Lab 5: Deployments and Code Promotion

Published

2026-07-11

Comprehension questions

The questions below come from the Deployments and Code Promotion chapter.

Data Science Environments

Write down a mental map of the relationship between the three environments for data science. Include the following terms: Git Promote, CI/CD, automation, deployment, dev, test, prod.

The three environments for data science are: development, test, and production (not to be confused with the three layers of data science environments¹).

The figures from the chapter do an excellent job illustrating these environments, but I’ve added a mindmap:

%%{init: {'theme': 'base', 'themeVariables': {'fontFamily': 'monospace'}}}%%
mindmap
  root((Code<br>Promotion))
    Dev
      Code Writing
      Experimentation
      Git Promote
        Push to feature<br>branch
        Pull request<br>triggers CI/CD
    Test
      Automation
        Unit tests
        Integration<br>tests
        UAT
      CI/CD
        Validates<br>build
        Runs test<br>suite
    Prod
      Deployment
        Automated<br>release
        Version<br>tagged
      Monitoring
        Stability<br>checks
        Access control

Data Science Environments

Development Environments

The development environment (dev) is the primary location where data scientists write new code. It’s typically used for iteration and experimentation, and it’s connected to version control (Git).
####################
TO BE DONE -
**1)** According to the lab page, what is the development environment typically used for?
**2)** List every term that the lab page says must be included in the mental map of the three data science environments.
**3)** Extend the lab page on deployments and code promotion, picking up after its last sentence.
The items that come next are not needed.
####################
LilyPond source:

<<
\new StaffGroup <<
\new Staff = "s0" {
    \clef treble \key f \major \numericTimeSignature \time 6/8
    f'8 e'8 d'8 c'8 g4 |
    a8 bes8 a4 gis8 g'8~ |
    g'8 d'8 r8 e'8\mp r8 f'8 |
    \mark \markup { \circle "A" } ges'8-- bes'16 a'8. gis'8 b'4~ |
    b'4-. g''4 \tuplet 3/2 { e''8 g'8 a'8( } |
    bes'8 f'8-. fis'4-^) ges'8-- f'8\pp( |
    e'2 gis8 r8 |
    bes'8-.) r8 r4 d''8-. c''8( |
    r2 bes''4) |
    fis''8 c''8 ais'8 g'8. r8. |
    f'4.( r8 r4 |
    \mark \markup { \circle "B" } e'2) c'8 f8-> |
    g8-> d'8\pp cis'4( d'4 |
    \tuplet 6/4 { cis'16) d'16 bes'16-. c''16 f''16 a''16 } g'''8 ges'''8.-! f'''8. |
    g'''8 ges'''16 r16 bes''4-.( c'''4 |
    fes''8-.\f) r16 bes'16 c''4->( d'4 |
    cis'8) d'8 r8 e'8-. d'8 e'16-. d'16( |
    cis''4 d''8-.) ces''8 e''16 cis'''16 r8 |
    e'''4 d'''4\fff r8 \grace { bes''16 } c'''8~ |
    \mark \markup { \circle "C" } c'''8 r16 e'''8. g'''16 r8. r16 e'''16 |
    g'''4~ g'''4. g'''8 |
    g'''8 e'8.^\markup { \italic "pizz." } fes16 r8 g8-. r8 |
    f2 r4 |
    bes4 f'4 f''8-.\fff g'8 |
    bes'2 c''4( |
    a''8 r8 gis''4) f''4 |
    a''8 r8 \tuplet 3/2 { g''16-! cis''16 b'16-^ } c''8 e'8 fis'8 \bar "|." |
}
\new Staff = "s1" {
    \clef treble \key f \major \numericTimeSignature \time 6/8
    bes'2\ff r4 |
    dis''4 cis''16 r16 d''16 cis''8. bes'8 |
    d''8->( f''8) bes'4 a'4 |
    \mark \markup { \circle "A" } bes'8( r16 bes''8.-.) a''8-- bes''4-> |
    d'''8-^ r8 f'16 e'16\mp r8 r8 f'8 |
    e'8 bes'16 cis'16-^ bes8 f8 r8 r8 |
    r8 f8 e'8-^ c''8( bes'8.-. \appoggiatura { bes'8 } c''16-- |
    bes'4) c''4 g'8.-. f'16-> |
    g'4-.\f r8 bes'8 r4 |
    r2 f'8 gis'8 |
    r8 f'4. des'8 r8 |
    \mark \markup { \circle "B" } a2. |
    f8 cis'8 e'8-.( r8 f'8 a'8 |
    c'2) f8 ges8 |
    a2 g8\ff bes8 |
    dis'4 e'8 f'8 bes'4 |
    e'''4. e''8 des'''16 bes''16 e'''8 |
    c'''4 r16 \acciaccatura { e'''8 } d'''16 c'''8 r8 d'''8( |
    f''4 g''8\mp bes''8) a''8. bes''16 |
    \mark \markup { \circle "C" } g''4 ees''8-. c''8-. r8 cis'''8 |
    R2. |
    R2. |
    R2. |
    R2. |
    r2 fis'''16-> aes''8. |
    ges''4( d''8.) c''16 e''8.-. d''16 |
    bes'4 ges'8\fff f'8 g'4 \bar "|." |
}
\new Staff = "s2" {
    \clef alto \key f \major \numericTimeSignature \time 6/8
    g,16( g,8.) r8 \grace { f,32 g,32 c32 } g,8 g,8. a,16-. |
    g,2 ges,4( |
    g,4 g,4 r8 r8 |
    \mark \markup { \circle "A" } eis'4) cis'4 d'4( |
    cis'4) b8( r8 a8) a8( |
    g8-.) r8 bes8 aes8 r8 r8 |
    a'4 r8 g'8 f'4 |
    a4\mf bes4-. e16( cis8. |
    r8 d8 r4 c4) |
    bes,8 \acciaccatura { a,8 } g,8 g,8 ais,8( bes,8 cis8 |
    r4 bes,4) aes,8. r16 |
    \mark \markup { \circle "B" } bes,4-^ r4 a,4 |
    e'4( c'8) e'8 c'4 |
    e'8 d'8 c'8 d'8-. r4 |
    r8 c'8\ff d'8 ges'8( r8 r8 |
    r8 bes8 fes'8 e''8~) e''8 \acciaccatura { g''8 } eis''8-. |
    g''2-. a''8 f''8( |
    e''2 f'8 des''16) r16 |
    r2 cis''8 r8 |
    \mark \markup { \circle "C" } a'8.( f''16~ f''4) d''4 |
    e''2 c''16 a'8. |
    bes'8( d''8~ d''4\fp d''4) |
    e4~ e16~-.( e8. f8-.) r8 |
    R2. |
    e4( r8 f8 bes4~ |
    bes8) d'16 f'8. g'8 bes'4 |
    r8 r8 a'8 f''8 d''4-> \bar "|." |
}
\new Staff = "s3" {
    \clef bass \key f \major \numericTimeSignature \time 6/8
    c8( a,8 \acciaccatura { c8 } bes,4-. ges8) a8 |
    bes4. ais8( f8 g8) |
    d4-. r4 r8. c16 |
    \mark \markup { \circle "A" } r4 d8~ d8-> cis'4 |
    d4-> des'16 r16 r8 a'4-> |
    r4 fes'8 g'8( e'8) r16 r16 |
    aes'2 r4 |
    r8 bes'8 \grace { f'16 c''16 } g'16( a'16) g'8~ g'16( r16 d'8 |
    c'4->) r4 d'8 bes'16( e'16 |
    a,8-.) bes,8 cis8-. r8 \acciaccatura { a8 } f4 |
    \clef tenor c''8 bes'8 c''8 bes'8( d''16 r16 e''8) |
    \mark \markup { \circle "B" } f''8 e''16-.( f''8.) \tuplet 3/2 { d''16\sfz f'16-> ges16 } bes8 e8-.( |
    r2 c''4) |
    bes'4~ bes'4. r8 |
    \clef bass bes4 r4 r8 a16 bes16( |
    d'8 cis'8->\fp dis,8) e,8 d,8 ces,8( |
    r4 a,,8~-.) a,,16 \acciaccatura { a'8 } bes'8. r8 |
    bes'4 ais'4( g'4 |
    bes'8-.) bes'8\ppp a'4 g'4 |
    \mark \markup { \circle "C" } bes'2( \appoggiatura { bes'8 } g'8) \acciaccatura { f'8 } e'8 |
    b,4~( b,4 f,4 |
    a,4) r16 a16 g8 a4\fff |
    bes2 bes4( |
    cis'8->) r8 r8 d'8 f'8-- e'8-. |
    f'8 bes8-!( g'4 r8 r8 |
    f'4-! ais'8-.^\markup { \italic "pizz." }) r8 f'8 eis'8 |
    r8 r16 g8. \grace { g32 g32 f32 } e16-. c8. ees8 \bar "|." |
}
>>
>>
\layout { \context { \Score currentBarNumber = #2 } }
####################
ANSWERS GIVEN -
**1)** Iteration and experimentation.

**2)** Git Promote, CI/CD, automation, deployment, dev, test, prod

**3)**
Test Environments

The testing environment (test) is a mirror of the production environment with realistic data (often anonymized). Test environments are designed to check integration and validation with other systems. The test environment also typically includes user acceptance testing and/or system tests.

Production Environments

The ‘live’ environment that serves the end users is the production environment (prod). The production branch has strictly controlled access with a focus on stability and monitoring.

Git & Data Science

Why is Git so important to a good code promotion strategy?

Code promotion is the process of tagging Git commits as ‘ready for production.’ This creates a reference point that can trigger tests (in the test branch) or a production deployment pipeline (in the prod branch). Without version control, untracked changes have no canonical record. Git and code promotion together ensure consistency across all three environments (dev, test, and prod) and reduce human error in deployment.

Artifact immutability

With Git, all changes are signed via specific commit SHAs or tagged releases. Before any changes can be merged into a prod branch, approval is required (the branch is protected). This artifact immutability connects builds as they are promoted across environments, ensuring untested or unreviewed code never reaches production.

Environment drift

Environment drift is when the production code differs from the tested code. Without a code promotion strategy and version control, the code would need to be rebuilt in each environment, so the tested code wouldn’t necessarily be the code deployed into production. In DevOps, environment drift is the enemy because it can lead to unpredictable behavior and makes debugging difficult.

Environment parity

Git enables environment parity. When used properly, our three environments (dev, test, and prod) differ only by data and credentials. Changes are promoted, not re-created. When production code breaks, developers can use Git to roll back to a previous version (via commit SHAs or tagged releases), avoiding ad hoc changes directly in prod.

Can you have a code promotion strategy without Git?

Code promotion can be done without Git, but you would need to find a way to:

Create an ‘immutable versioned artifact’ (some way of tracking who did what, and when)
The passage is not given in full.